Table 3 Recommendations for Acute Pain and Perioperative Management of Patients on Buprenorphine

Care coordination and discharge planning are essential components of an effective perioperative analgesic plan for patients with OUD treated with buprenorphine

We recommend multi-disciplinary care coordination, inclusive of collaboration with the outpatient buprenorphine prescriber and, when possible, expert consultation from addiction medicine and/or anesthesia/pain medicine colleagues. Finally, for elective surgeries, we recommend preoperative patient assessment with development of the planned intraoperative and postoperative analgesic approaches and post-discharge planning.

An individualized approach to perioperative pain management should be based on shared decision-making

There are many factors influencing perioperative pain management that vary between patients, including stability on buprenorphine treatment, pain tolerance, preference for pain modalities, and degree of psychosocial support.
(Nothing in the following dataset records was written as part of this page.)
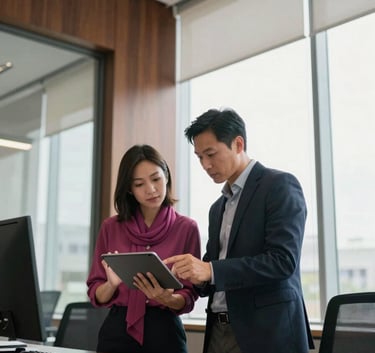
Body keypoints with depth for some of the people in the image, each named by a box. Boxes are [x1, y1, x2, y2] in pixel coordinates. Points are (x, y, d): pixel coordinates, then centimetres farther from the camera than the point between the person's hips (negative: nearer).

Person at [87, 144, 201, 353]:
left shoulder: (187, 228, -5)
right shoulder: (111, 227, 0)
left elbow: (189, 297, -3)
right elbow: (96, 295, 3)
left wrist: (168, 298, -22)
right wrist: (112, 285, -17)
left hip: (164, 331, -1)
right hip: (117, 329, 1)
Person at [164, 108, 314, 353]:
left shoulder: (280, 185, -8)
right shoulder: (218, 207, 16)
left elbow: (283, 260, -19)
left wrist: (211, 270, -24)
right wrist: (191, 275, -4)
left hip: (265, 332, -7)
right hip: (219, 331, 7)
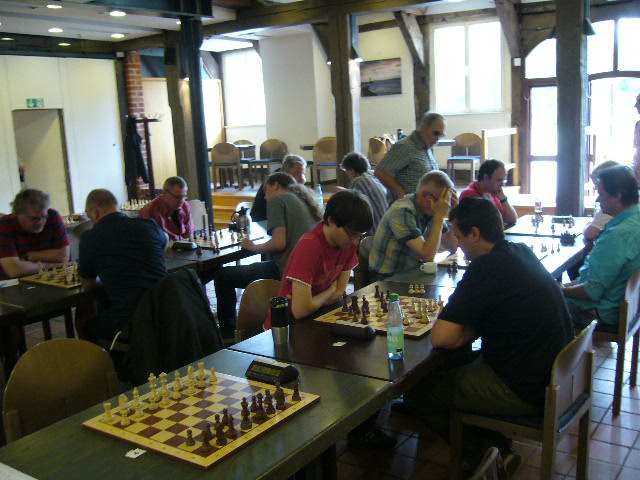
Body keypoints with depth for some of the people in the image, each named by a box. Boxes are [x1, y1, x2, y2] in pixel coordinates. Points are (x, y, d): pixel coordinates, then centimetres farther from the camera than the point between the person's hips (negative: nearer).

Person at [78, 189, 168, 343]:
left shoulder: (89, 237, -1)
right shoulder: (149, 225, 7)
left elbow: (88, 285, 13)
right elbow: (165, 241, 34)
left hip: (129, 324, -5)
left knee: (84, 322, 24)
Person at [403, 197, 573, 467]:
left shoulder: (486, 268, -24)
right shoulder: (522, 252, 3)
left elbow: (441, 338, -26)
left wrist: (471, 331, -7)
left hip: (524, 391, -9)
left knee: (417, 392, 1)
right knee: (457, 363, 26)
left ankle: (482, 457, 19)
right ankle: (496, 446, 29)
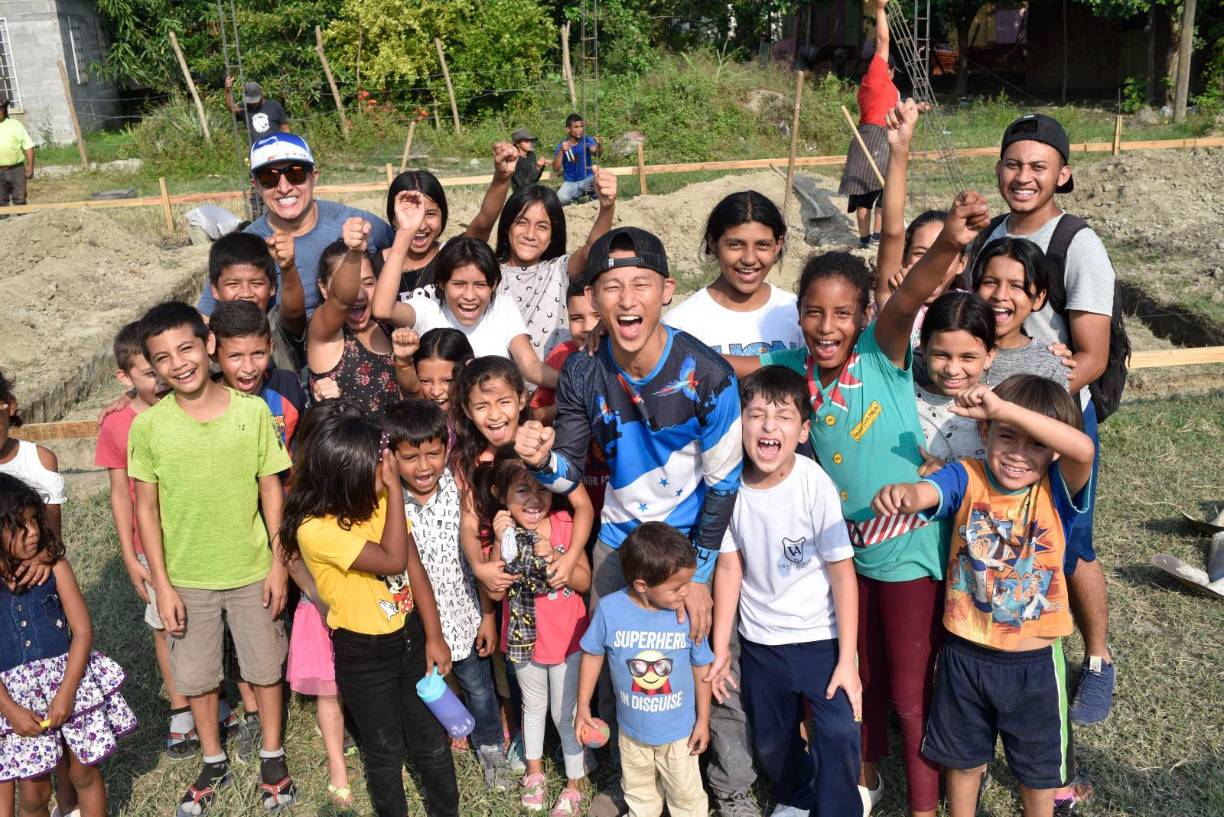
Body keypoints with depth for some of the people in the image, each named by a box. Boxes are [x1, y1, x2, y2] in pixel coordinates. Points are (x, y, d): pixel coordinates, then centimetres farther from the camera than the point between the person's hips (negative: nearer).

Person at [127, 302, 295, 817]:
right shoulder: (148, 425, -12)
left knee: (265, 667, 15)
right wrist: (162, 585, -6)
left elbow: (271, 489, -4)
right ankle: (214, 763, 39)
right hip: (187, 578, 1)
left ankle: (272, 757, 37)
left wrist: (278, 563, -4)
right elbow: (146, 508, -5)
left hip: (252, 572, 0)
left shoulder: (252, 411, -13)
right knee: (196, 676, 16)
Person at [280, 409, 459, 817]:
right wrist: (395, 488, -27)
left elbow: (414, 567, -4)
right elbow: (393, 559, -31)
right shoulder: (315, 529, -25)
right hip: (363, 654, -4)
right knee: (385, 752, 15)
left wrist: (433, 635, -7)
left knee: (432, 743, 15)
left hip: (411, 636, 4)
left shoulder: (378, 500, -6)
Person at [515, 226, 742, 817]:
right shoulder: (583, 374, -13)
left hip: (696, 540, -3)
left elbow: (722, 484, -12)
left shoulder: (706, 375, -21)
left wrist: (699, 576, -11)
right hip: (619, 541, 3)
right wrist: (542, 461, -30)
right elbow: (570, 478, -7)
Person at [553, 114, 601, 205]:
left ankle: (594, 193, 1)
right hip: (570, 182, 0)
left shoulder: (587, 140, -5)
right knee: (561, 198, -30)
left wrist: (599, 145, -46)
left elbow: (597, 153, -24)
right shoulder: (562, 145, -5)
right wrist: (561, 151, -29)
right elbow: (556, 169, -14)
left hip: (588, 179, 0)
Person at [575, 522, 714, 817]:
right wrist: (583, 707, 1)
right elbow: (593, 655, -6)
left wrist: (703, 720, 0)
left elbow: (701, 667, -7)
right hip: (632, 727, 1)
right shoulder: (609, 609, -23)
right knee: (639, 793, 26)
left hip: (679, 730, -1)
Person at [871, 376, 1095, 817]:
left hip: (1033, 662, -1)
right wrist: (900, 493, -56)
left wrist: (1005, 407, -41)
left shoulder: (1056, 489, -13)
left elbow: (1083, 449, -35)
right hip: (965, 653, 1)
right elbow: (924, 493, -32)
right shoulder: (967, 478, -11)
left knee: (1037, 765, 23)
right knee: (962, 757, 23)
With the above three recommendations as a guide, decisions regarding perioperative pain management should be individualized and based on shared-decision making between the patient and provider.

The cases are revisited below as illustrations of our approach to management of buprenorphine when there is acute pain due to surgery, injury, or acute illness, including when and how to use additional short-acting full agonist opioids. Table 3 includes a summary of general management principles applicable to each case.

Case 1—Mild Pain or Minor Procedure

A 24-year-old patient with OUD, stable on buprenorphine-naloxone 12–3 mg SL twice daily, is scheduled for dental extraction.

Recommendation:

  • Continue home buprenorphine without dose reduction and advise patient to take NSAIDs (such as ibuprofen 800 mg three times daily) and acetaminophen 500–1000 mg three times daily for pain. The dentist can use local anesthesia for this routine dental procedure.

  • If patient reports inadequate pain relief, buprenorphine dose can be split into 6 mg (1/2 film or tab) four times daily.

Case 2—Severe Pain or Major Procedure

A 36-year-old patient with OUD, on buprenorphine-naloxone 8–2 mg SL twice daily, has severe pain from osteomyelitis with overlying soft tissue infection, awaiting surgical debridement.

Recommendation:

  • Continue home buprenorphine 8 mg SL twice daily for opioid dependence, including on the day of surgical debridement. After surgery, dosing can be split into 4 mg SL four times daily if needed.

  • Start around-the-clock NSAIDs and acetaminophen, per above dosing, for baseline pain control. For severe pain, start short-acting full agonist opioid such as oxycodone or hydromorphone (e.g., start with oxycodone 10–15 mg PO every 4 h or hydromorphone 4–6 mg PO every 4 h as needed). Re-assess after each dose to determine if pain control is adequate and increase dose until pain is tolerable.

  • Strongly consider consulting anesthesia/pain medicine for initiation of a regional block of the affected limb.

Thoughtful management of acute perioperative pain among patients on buprenorphine for OUD is of critical importance, given the risks of destabilization during the perioperative period. Maintaining buprenorphine and utilizing an individualized, multi-modal, and multi-disciplinary approach to analgesia are key components of a successful strategy. Notably, this field of knowledge, at the intersection of addiction medicine, pain medicine, and anesthesia, is rapidly evolving with wide variability in practice. More research, particularly on such topics as ideal perioperative buprenorphine dosing and the most effective modes of non-opioid analgesia in this population, is needed to further optimize perioperative strategies for acute pain management for patients with OUD maintained on buprenorphine.